_Assignment_
Would you give all of the records again, exactly as they read?

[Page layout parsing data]
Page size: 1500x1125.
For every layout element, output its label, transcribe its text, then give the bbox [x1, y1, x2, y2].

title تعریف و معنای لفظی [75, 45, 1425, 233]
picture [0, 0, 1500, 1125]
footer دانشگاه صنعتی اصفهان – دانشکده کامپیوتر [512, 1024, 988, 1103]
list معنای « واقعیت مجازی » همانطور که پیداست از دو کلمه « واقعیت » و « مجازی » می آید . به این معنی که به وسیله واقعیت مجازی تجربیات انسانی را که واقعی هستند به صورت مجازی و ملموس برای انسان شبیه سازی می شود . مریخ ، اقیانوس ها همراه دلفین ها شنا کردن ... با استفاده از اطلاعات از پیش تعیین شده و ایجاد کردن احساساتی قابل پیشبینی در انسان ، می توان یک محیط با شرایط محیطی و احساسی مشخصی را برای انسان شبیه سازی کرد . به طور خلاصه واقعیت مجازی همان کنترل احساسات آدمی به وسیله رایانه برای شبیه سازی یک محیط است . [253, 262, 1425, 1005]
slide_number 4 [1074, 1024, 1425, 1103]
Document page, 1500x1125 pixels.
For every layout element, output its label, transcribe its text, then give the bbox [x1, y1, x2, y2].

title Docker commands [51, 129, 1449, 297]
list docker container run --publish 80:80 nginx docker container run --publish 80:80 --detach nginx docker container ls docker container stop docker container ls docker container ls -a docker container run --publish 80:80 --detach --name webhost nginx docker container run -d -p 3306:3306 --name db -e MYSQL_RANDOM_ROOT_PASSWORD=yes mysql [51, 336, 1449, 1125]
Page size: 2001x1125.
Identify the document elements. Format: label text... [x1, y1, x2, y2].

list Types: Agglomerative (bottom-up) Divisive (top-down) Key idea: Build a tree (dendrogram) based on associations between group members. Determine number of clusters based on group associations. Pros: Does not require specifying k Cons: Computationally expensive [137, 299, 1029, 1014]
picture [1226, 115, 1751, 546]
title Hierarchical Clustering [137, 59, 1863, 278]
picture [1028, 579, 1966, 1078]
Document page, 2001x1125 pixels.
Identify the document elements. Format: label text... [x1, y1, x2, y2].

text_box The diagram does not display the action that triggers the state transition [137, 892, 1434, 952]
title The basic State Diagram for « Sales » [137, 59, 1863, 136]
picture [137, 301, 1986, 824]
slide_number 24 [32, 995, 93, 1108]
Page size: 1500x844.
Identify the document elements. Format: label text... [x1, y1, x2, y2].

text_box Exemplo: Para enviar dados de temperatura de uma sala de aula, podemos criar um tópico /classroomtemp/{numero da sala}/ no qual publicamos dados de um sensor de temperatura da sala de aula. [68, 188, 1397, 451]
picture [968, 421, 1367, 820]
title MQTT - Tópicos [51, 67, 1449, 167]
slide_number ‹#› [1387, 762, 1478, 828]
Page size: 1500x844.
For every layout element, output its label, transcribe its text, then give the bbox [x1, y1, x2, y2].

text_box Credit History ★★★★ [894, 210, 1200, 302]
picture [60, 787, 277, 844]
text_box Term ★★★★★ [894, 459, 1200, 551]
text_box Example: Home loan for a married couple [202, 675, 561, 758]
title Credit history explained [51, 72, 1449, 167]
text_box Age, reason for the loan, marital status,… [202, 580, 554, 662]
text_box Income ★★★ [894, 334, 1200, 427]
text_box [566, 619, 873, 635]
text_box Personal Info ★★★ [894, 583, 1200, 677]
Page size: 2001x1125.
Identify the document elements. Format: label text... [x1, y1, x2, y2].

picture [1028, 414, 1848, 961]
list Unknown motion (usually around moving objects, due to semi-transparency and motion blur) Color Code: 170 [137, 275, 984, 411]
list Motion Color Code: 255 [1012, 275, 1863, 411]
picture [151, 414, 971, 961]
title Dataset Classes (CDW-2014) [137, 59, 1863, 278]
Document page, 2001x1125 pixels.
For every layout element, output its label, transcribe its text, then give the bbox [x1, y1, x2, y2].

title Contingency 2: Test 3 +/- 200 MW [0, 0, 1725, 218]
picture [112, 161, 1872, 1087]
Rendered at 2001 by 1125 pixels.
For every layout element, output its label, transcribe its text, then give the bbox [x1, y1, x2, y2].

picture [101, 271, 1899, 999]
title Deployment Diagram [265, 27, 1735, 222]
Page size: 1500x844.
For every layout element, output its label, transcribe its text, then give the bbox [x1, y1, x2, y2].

_Exercise output_
Page size: 1500x1125.
For every layout element, output its label, transcribe its text, then give the bbox [x1, y1, x2, y2].

title تعریف و معنای لفظی [75, 45, 1425, 233]
picture [0, 0, 1500, 1125]
footer دانشگاه صنعتی اصفهان – دانشکده کامپیوتر [512, 1024, 988, 1103]
list معنای « واقعیت مجازی » همانطور که پیداست از دو کلمه « واقعیت » و « مجازی » می آید . به این معنی که به وسیله واقعیت مجازی تجربیات انسانی را که واقعی هستند به صورت مجازی و ملموس برای انسان شبیه سازی می شود . مریخ ، اقیانوس ها همراه دلفین ها شنا کردن ... با استفاده از اطلاعات از پیش تعیین شده و ایجاد کردن احساساتی قابل پیشبینی در انسان ، می توان یک محیط با شرایط محیطی و احساسی مشخصی را برای انسان شبیه سازی کرد . به طور خلاصه واقعیت مجازی همان کنترل احساسات آدمی به وسیله رایانه برای شبیه سازی یک محیط است . [253, 262, 1425, 1005]
slide_number 4 [1074, 1024, 1425, 1103]
Document page, 1500x1125 pixels.
For every layout element, output its label, transcribe its text, then give the bbox [x1, y1, x2, y2].

title Docker commands [51, 129, 1449, 297]
list docker container run --publish 80:80 nginx docker container run --publish 80:80 --detach nginx docker container ls docker container stop docker container ls docker container ls -a docker container run --publish 80:80 --detach --name webhost nginx docker container run -d -p 3306:3306 --name db -e MYSQL_RANDOM_ROOT_PASSWORD=yes mysql [51, 336, 1449, 1125]
Page size: 2001x1125.
Identify the document elements. Format: label text... [x1, y1, x2, y2].

list Types: Agglomerative (bottom-up) Divisive (top-down) Key idea: Build a tree (dendrogram) based on associations between group members. Determine number of clusters based on group associations. Pros: Does not require specifying k Cons: Computationally expensive [137, 299, 1029, 1014]
picture [1226, 115, 1751, 546]
title Hierarchical Clustering [137, 59, 1863, 278]
picture [1028, 579, 1966, 1078]
Document page, 2001x1125 pixels.
Identify the document elements. Format: label text... [x1, y1, x2, y2].

text_box The diagram does not display the action that triggers the state transition [137, 892, 1434, 952]
title The basic State Diagram for « Sales » [137, 59, 1863, 136]
picture [137, 301, 1986, 824]
slide_number 24 [32, 995, 93, 1108]
Page size: 1500x844.
Identify the document elements. Format: label text... [x1, y1, x2, y2].

text_box Exemplo: Para enviar dados de temperatura de uma sala de aula, podemos criar um tópico /classroomtemp/{numero da sala}/ no qual publicamos dados de um sensor de temperatura da sala de aula. [68, 188, 1397, 451]
picture [968, 421, 1367, 820]
title MQTT - Tópicos [51, 67, 1449, 167]
slide_number ‹#› [1387, 762, 1478, 828]
Page size: 1500x844.
For every layout element, output its label, transcribe its text, then give the bbox [x1, y1, x2, y2].

text_box Credit History ★★★★ [894, 210, 1200, 302]
picture [60, 787, 277, 844]
text_box Term ★★★★★ [894, 459, 1200, 551]
text_box Example: Home loan for a married couple [202, 675, 561, 758]
title Credit history explained [51, 72, 1449, 167]
text_box Age, reason for the loan, marital status,… [202, 580, 554, 662]
text_box Income ★★★ [894, 334, 1200, 427]
text_box [566, 619, 873, 635]
text_box Personal Info ★★★ [894, 583, 1200, 677]
Page size: 2001x1125.
Identify the document elements. Format: label text... [x1, y1, x2, y2].

picture [1028, 414, 1848, 961]
list Unknown motion (usually around moving objects, due to semi-transparency and motion blur) Color Code: 170 [137, 275, 984, 411]
list Motion Color Code: 255 [1012, 275, 1863, 411]
picture [151, 414, 971, 961]
title Dataset Classes (CDW-2014) [137, 59, 1863, 278]
Document page, 2001x1125 pixels.
For every layout element, output its label, transcribe its text, then give the bbox [x1, y1, x2, y2].

title Contingency 2: Test 3 +/- 200 MW [0, 0, 1725, 218]
picture [112, 161, 1872, 1087]
Rendered at 2001 by 1125 pixels.
For every layout element, output its label, transcribe its text, then give the bbox [x1, y1, x2, y2].

picture [101, 271, 1899, 999]
title Deployment Diagram [265, 27, 1735, 222]
Page size: 1500x844.
For every layout element, output its label, transcribe its text, then give the bbox [x1, y1, x2, y2].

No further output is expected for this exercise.